For the Friedman 1 data set, the quantum-assisted routine using Pearson correlation coefficient within the QUBO formulation and multiple linear regression as the learning algorithm (QPCC-LR) achieved the best performance with the lowest averaged Mean Absolute Error, \(MAE\)=2.27, an optimal size for \(k=5\), with a Subset Accuracy score of 0.9 as shown in Table 1. While this predictive algorithm achieved the lowest error, note that the gradient-boosted decision trees using PCC (QPCC-GBR) performed comparatively well. The scores of Subset Accuracy (\(SA=0.9\)) for both indicate that the feature selection algorithm performed well in selecting the optimal features for prediction, although not achieving a perfect score of 1. This could be explained by the feature selection algorithm excluding features that may be members of the generating subset, but which also have low correlation to the target variable due to non-linearity or noise.

For the UCI Auto data set the best score was obtained by the quantum-assisted routine using Pearson correlation coefficient within the QUBO formulation and using the gradient boosted regression trees as a learning algorithm (QPCC-GBR) achieving the lowest \(MAE\)=1471 and size for k=5 as shown in Table 2. Although the other distance metrics did not outperform PCC, some were comparable, as in the case of MIC in application to LR for the Friedman Data set, or MI for GBR on the Auto Data set. This hints that these metrics may be as robust as PCC for certain types of applications and data sets, and it may be that there are other data sets with which these statistics outperform PCC and emphasize the minimum redundancy component of the MRMR heuristic and may capture more information from nonlinear relationships. Overall, the quantum-assisted feature selection methods achieved results that outperformed our baselines of all features, greedy selection, and recursive feature selection on both data sets.

Table 2 Table of Results for UCI Auto Data set For this experiment, in the table above, we see the best score for the quantum-assisted routine using the Pearson correlation coefficient, with a gradient-boosted decision tree learning algorithm obtaining the lowest \(MAE\) =1471 and size for k=5

4 Conclusion

In conclusion, we show that by leveraging quantum-assisted routines within machine learning training and testing regimes, we achieve solutions that beat our defined benchmarks with regard to model performance on cross-validated data. We also show that the quantum-assisted feature selection routines are able to filter subsets of data with high subset accuracy. We also uncovered that quantum-assisted routines may show the additional benefit of discovering sizes of k, given some slight tuning of \(\alpha\) and \(\lambda\), which show performance improvements. Finally, we show that we are able to increase model performance while reducing the input dimensionality of the data to the predictive models.
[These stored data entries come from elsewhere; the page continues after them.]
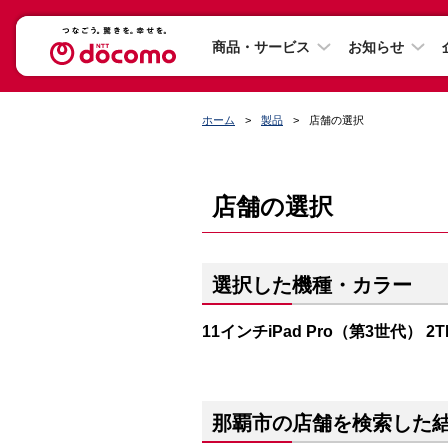
商品・サービス
お知らせ
ホーム
製品
店舗の選択
店舗の選択
選択した機種・カラー
11インチiPad Pro（第3世代） 2
那覇市の店舗を検索した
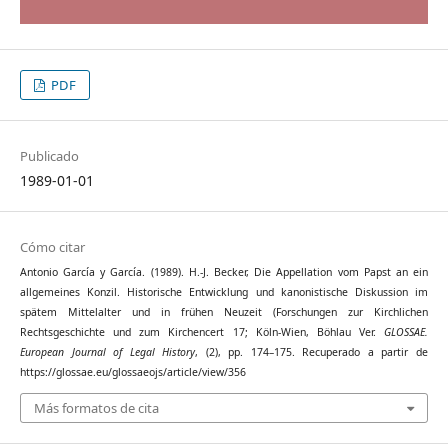
PDF
Publicado
1989-01-01
Cómo citar
Antonio García y García. (1989). H.-J. Becker, Die Appellation vom Papst an ein
allgemeines Konzil. Historische Entwicklung und kanonistische Diskussion im
spätem Mittelalter und in frühen Neuzeit (Forschungen zur Kirchlichen
Rechtsgeschichte und zum Kirchencert 17; Köln-Wien, Böhlau Ver.
GLOSSAE.
European Journal of Legal History
, (2), pp. 174–175. Recuperado a partir de
https://glossae.eu/glossaeojs/article/view/356
Más formatos de cita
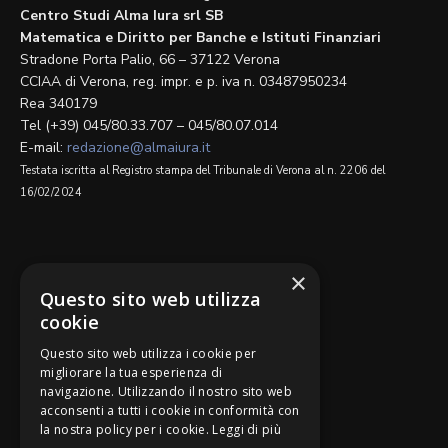
Centro Studi Alma Iura srl SB
Matematica e Diritto per Banche e Istituti Finanziari
Stradone Porta Palio, 66 – 37122 Verona
CCIAA di Verona, reg. impr. e p. iva n. 03487950234
Rea 340179
Tel (+39) 045/80.33.707 – 045/80.07.014
E-mail:
redazione@almaiura.it
Testata iscritta al Registro stampa del Tribunale di Verona al n. 2206 del
16/02/2024
SEGUICI SU
×
Questo sito web utilizza
cookie
Questo sito web utilizza i cookie per
migliorare la tua esperienza di
navigazione. Utilizzando il nostro sito web
Be Bankers è ideato da
acconsenti a tutti i cookie in conformità con
la nostra policy per i cookie.
Leggi di più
Future work could investigate optimizing these hyper-parameters using Bayesian optimization or other methodology in order to discover optimal subset sizes of k automatically. This investigation could also include optimizing the chain strengths of the minor embeddings from the binary quadratic model to the QPU on the quantum annealer.
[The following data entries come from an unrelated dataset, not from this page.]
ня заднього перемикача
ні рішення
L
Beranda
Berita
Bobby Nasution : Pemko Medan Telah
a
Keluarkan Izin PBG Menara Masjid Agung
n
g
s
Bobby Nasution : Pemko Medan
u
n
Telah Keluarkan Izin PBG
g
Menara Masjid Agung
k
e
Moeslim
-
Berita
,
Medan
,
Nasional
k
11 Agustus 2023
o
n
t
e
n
While we limit the scope of this work to focus on using the quantum annealer as the device for our quantum-assisted routine, this problem could be formulated to run as an input problem Hamiltonian for a variational quantum algorithm on a gate model chip. We also note that in this work we compute distance metrics classically, and there could be some value in further investigation of encoding data onto a gate model QPU and computing distance on the QPU as a step before running a quantum approximate optimization algorithm, to get solution samples of subsets of features. Future work could also explore this point in more detail, as well as investigate the limits of feature selection problem sizes that can currently fit on NISQ-era chips.